Consignes:
A. Indiquez si chacune des affirmations suivantes concorde avec l’entretien, en répondant par oui ou par non et en citant textuellement les mots qui tranchent : (i) Belkacem Mostefaoui enseigne à l’École nationale supérieure de journalisme et des sciences de l’information d’Alger ; (ii) moins de la moitié des 90 titres quotidiens sont publiés par des entreprises qui ne respectent pas leurs salariés ; (iii) selon la personne interrogée, une régulation de la presse écrite est superflue.
B. Réécrivez le passage de l’entretien compris entre « Professeur à l’École » et « projetée de l’audiovisuel. », inclus, en remplaçant « entretien » par « échange ».

━━━ Texte à examiner ━━━

Professeur à l’École nationale supérieure de journalisme et des sciences de l’information d’Alger, Belkacem Mostefaoui revient dans cet entretien sur la loi sur l’information. Il détaille particulièrement le volet inhérent à l’ouverture projetée de l’audiovisuel.

Le nouveau projet de code de l’information fait grincer des dents au sein de la corporation. De votre point de vue, cette attitude est‑elle justifiée exagérée ?

N’oublions pas que la presse écrite de droit privé s’est engouffrée ces dernières années dans des dérives trop graves. Au point où elle active comme dans une espèce de marécage. Parmi les 90 titres quotidiens, plus de 80 sont publiés par des entreprises qui ne respectent ni leurs salariés ni la moindre règle de transparence financière dans la gestion. Elles sont souvent dépendantes exclusivement d’annonceurs ANEP et/ou privés. J’ai la conviction que s’exerce comme une dynamique corporatiste sourde pour que le statu quo perdure, pour que des "boutiques" prennent leur part de la rente. Au mépris flagrant de toute règle de déontologie. Une régulation de la presse écrite, privée et publique est indispensable. Et je note que dans les discours journalistiques sur le projet de loi, il y a comme un tir groupé sur les réelles velléités des pouvoirs publics, via ce texte, de reprendre en main plus sournoisement la liberté de la presse.

Et l’ouverture, projetée, de l’audiovisuel, comment la percevez‑vous ?

━━━ Données fournies ━━━

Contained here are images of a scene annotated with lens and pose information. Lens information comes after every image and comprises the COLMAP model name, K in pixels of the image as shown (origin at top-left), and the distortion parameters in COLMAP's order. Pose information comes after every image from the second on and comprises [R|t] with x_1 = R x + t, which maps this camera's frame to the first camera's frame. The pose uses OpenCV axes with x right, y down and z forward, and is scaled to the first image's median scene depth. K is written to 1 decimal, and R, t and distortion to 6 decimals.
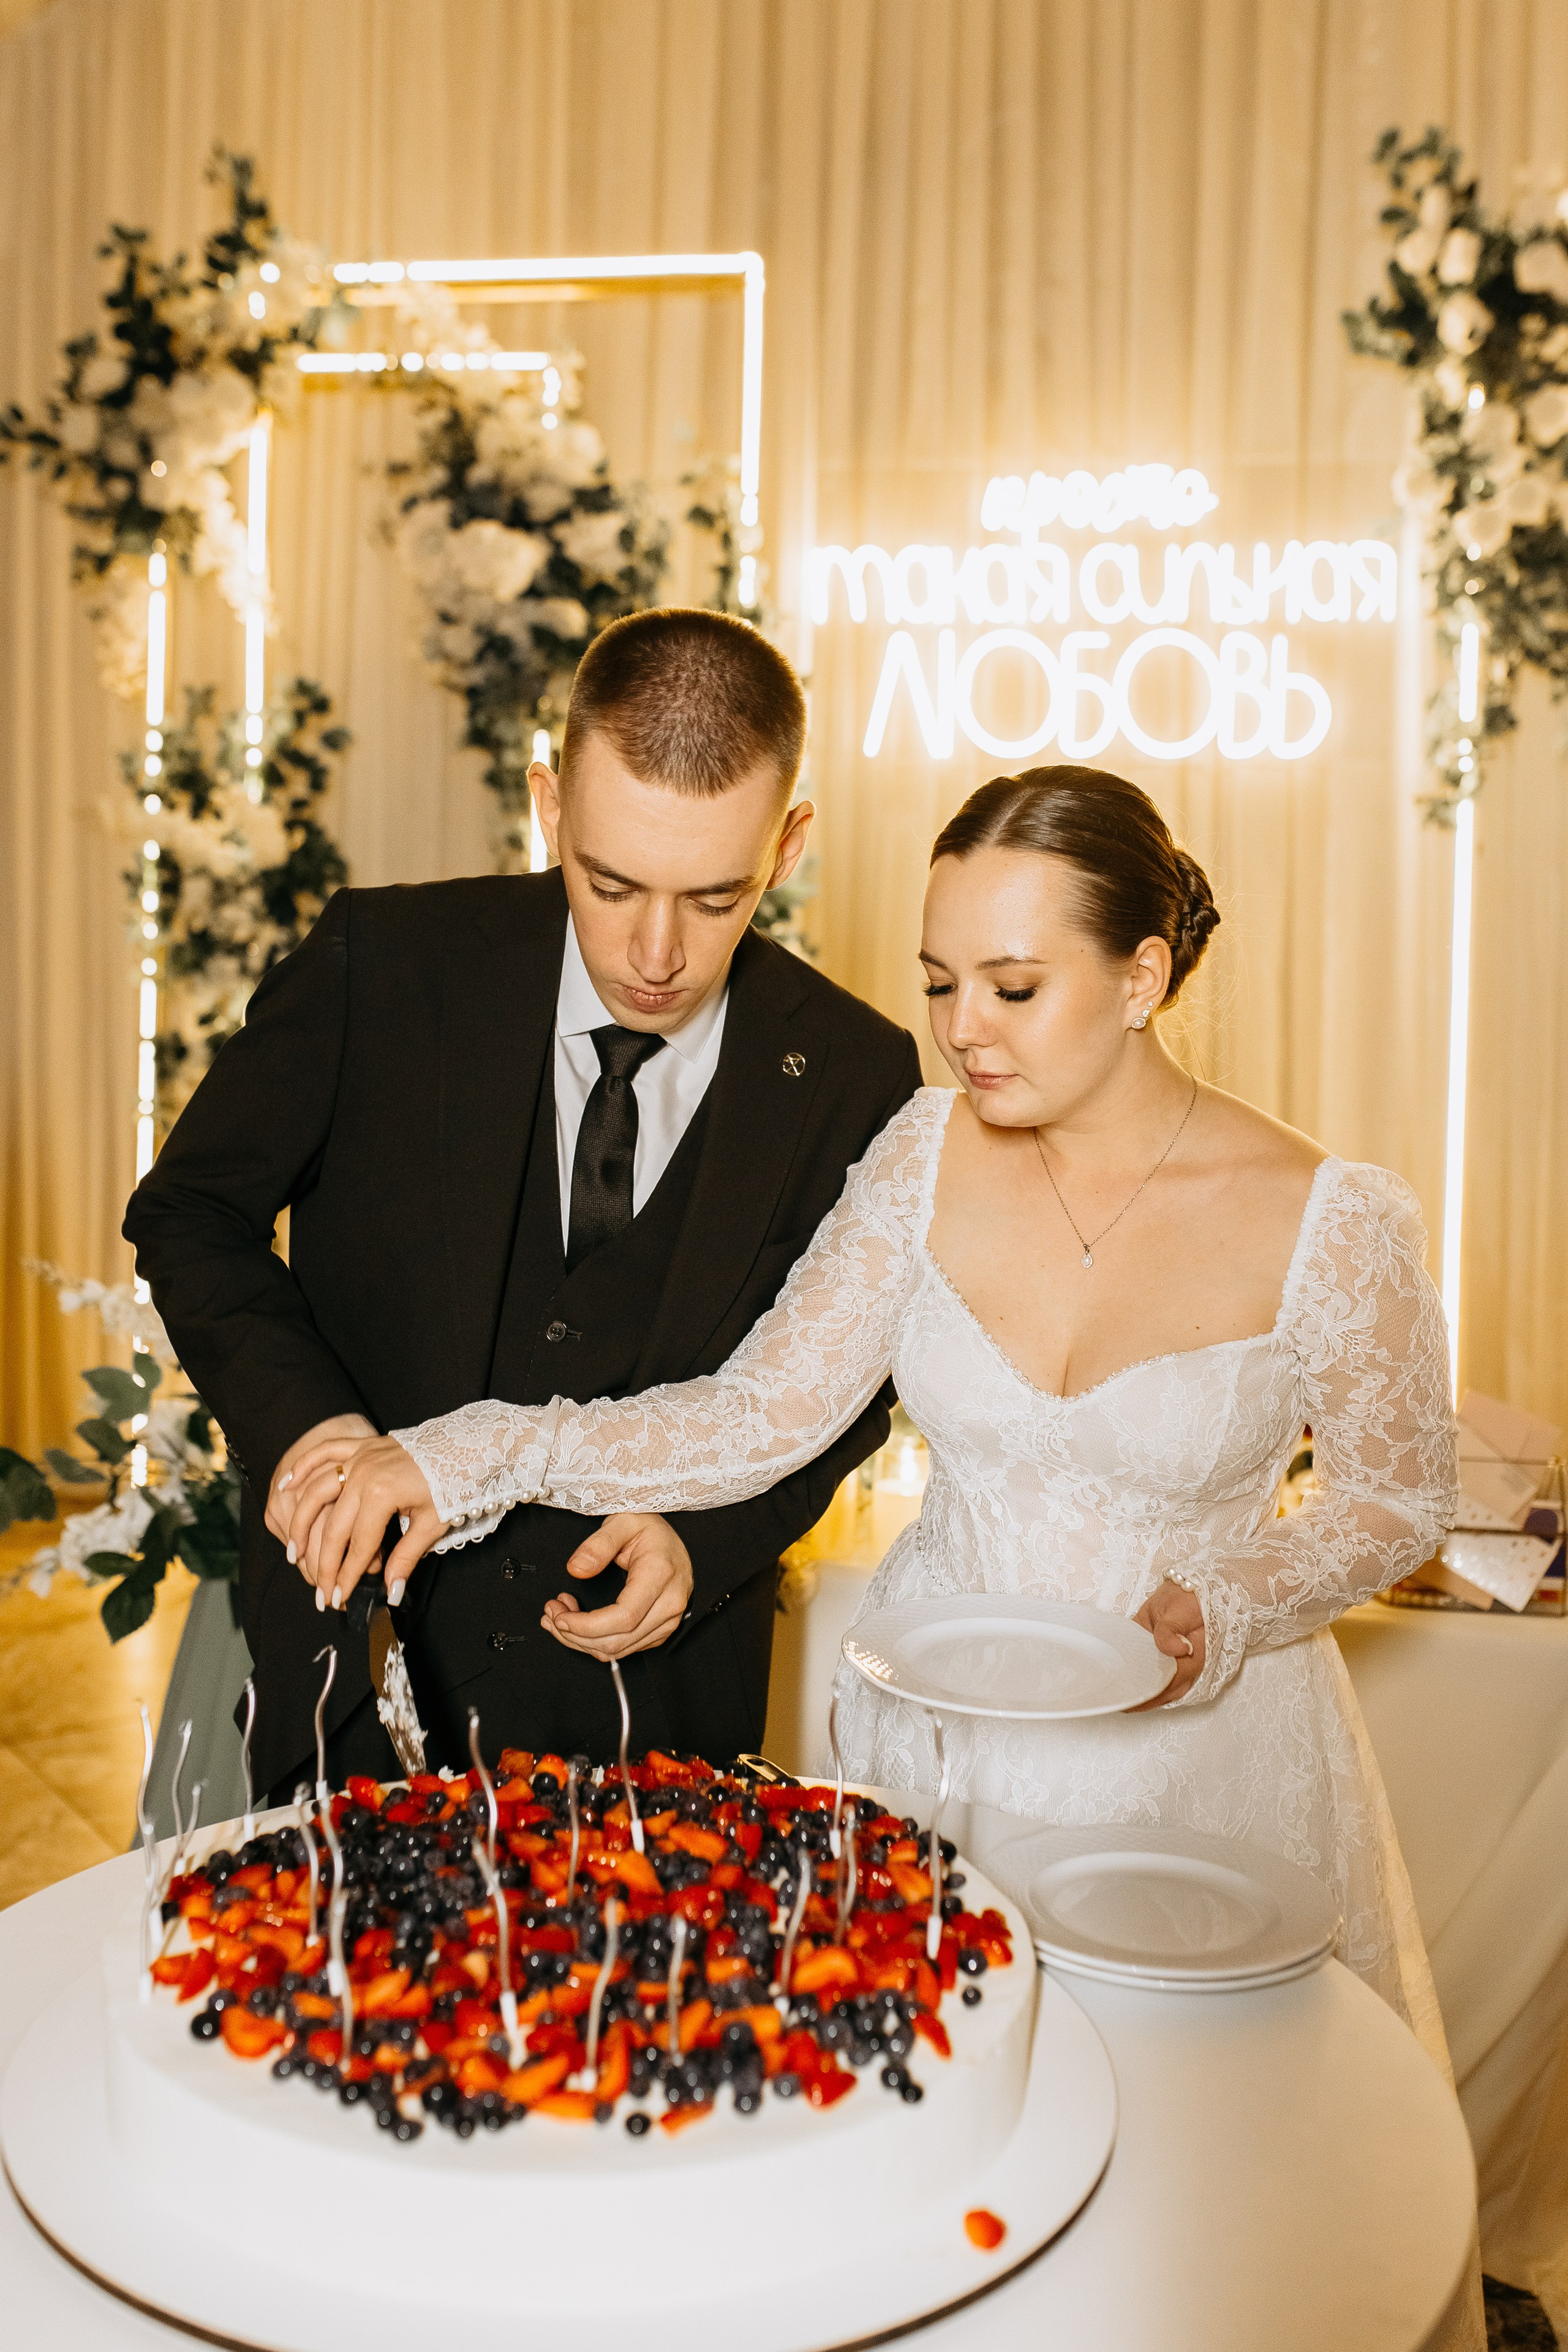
lens RADIAL K [[2456.1, 0, 764.1], [0, 2456.1, 1151.4], [0, 0, 1]] dist [-0.005451, -0.008389]
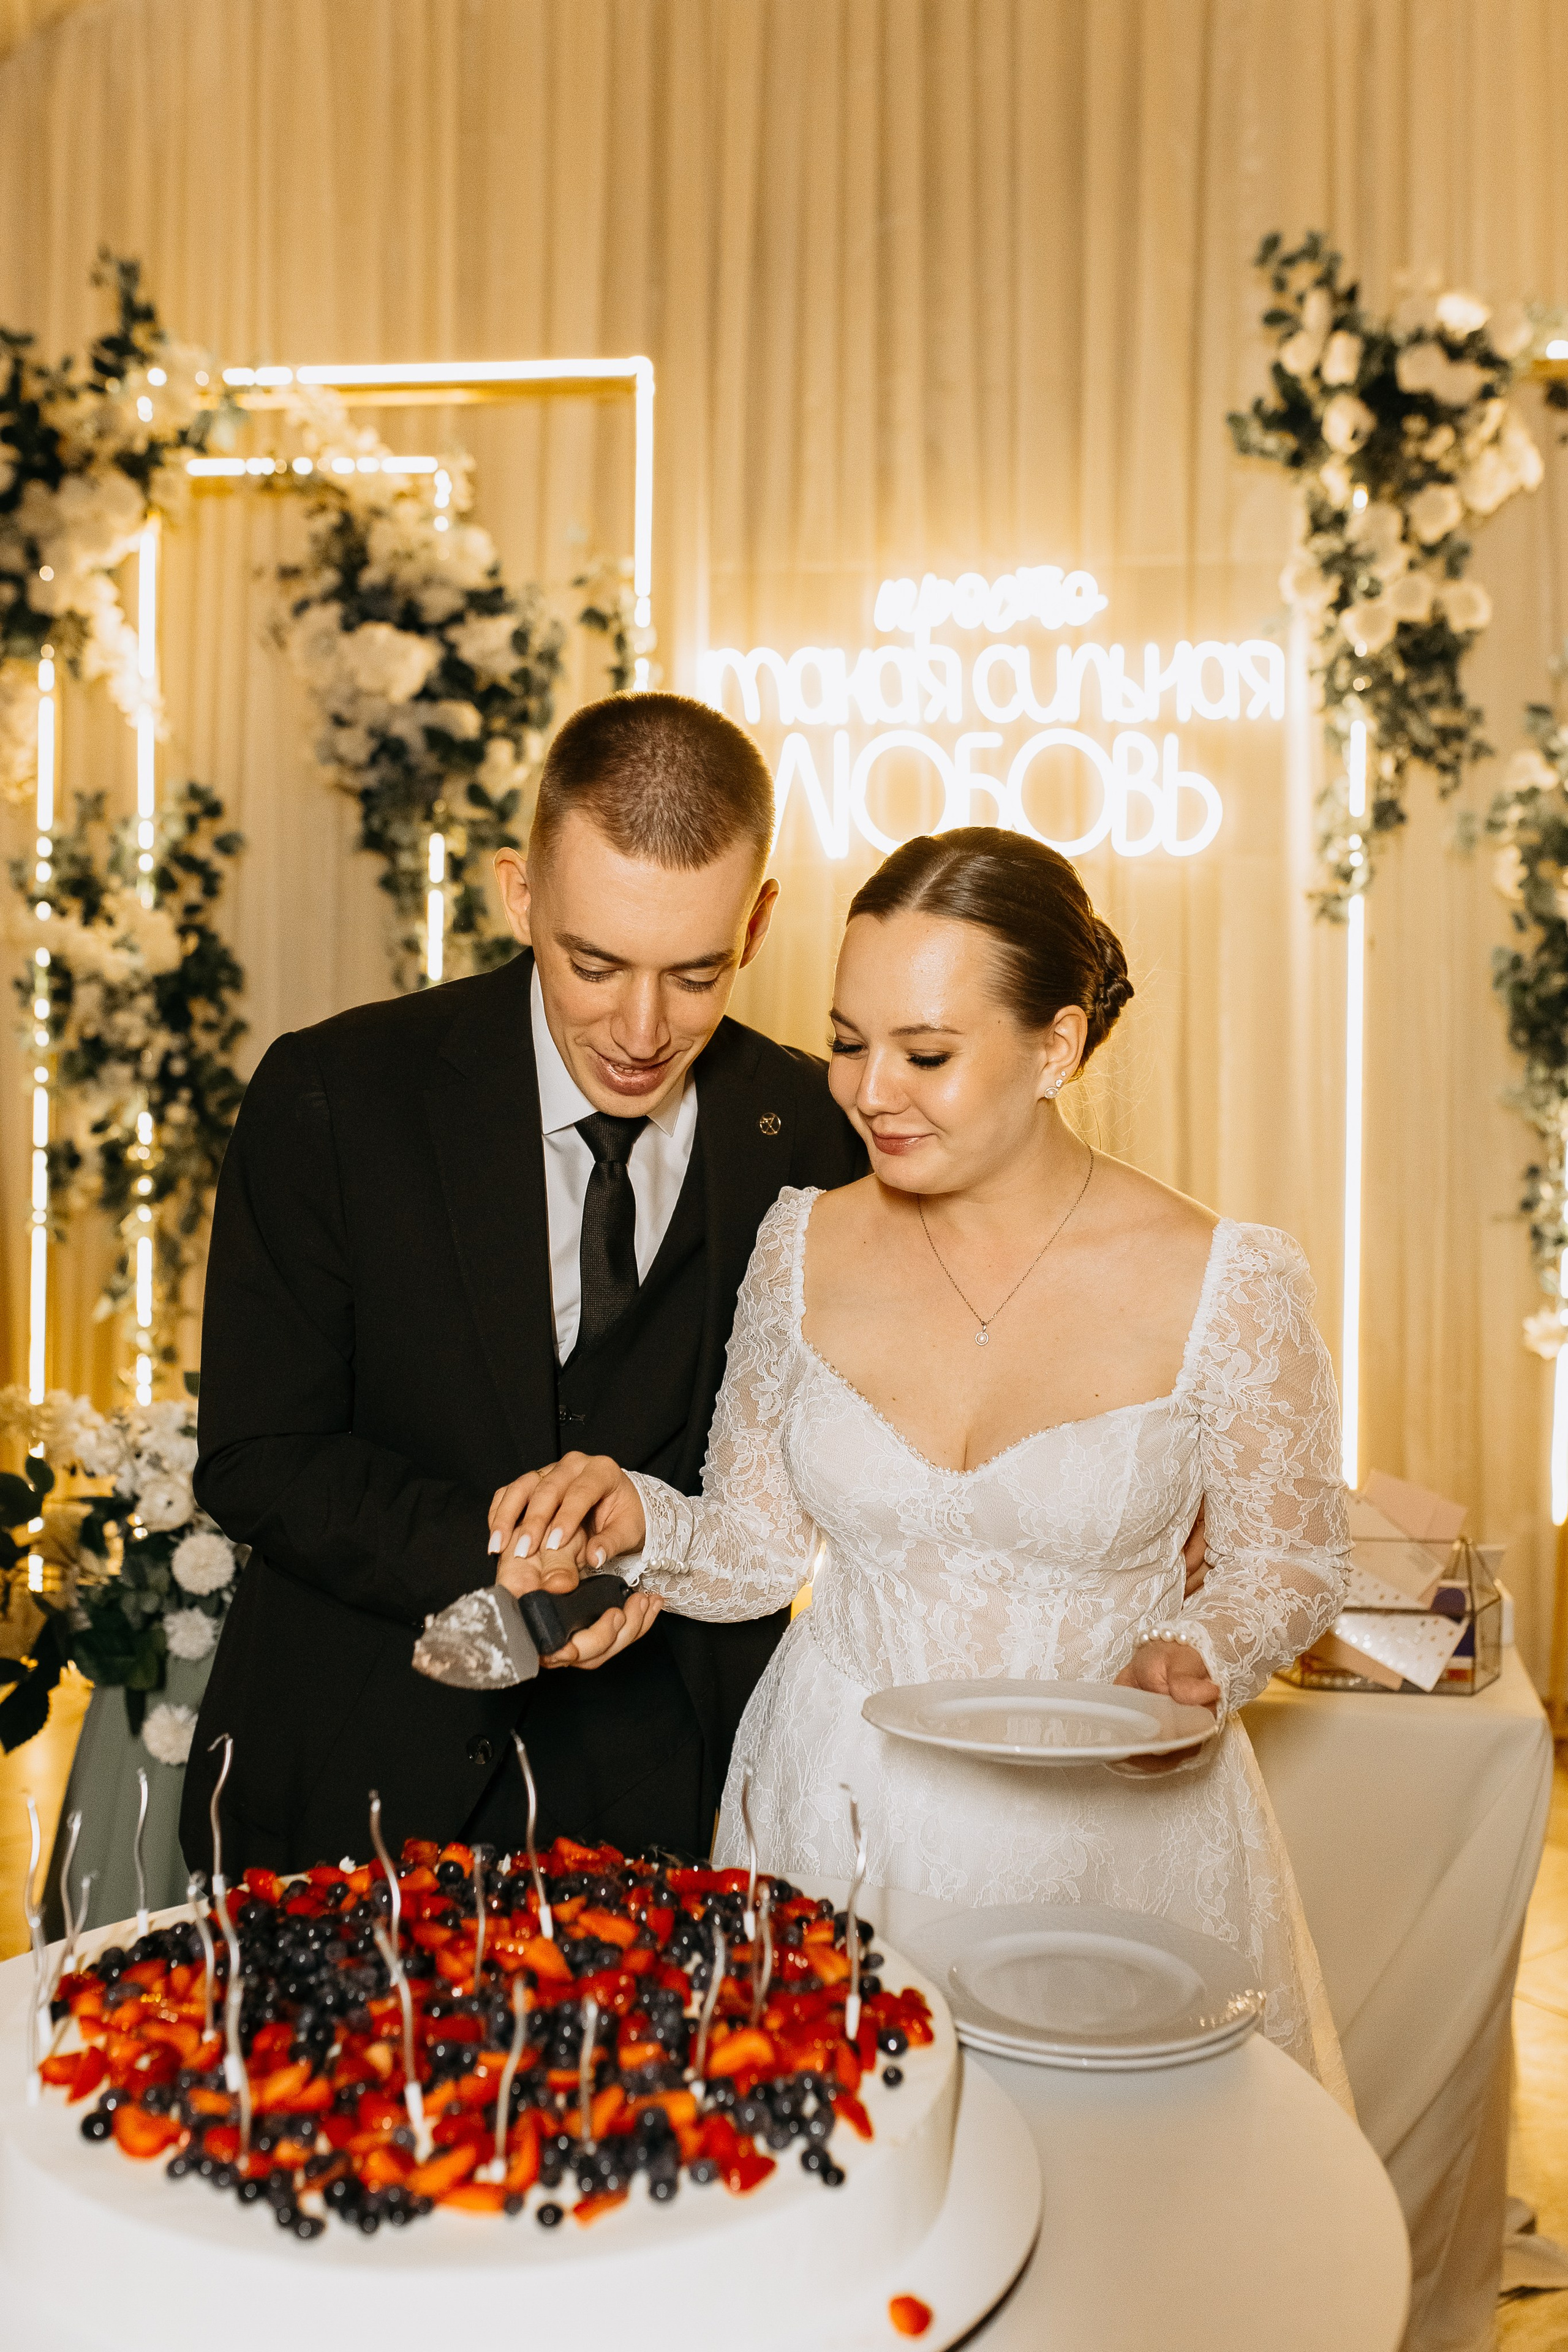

━━━

Réponses par consigne:
A.
(i) Oui : « Professeur à l’École nationale supérieure de journalisme et des sciences de l’information d’Alger ».
(ii) Non : « plus de 80 sont publiés par des entreprises qui ne respectent ni leurs salariés ni la moindre règle de transparence financière dans la gestion ».
(iii) Non : « Une régulation de la presse écrite, privée et publique est indispensable. »

B.
Professeur à l’École nationale supérieure de journalisme et des sciences de l’information d’Alger, Belkacem Mostefaoui revient dans cet échange sur la loi sur l’information. Il détaille particulièrement le volet inhérent à l’ouverture projetée de l’audiovisuel.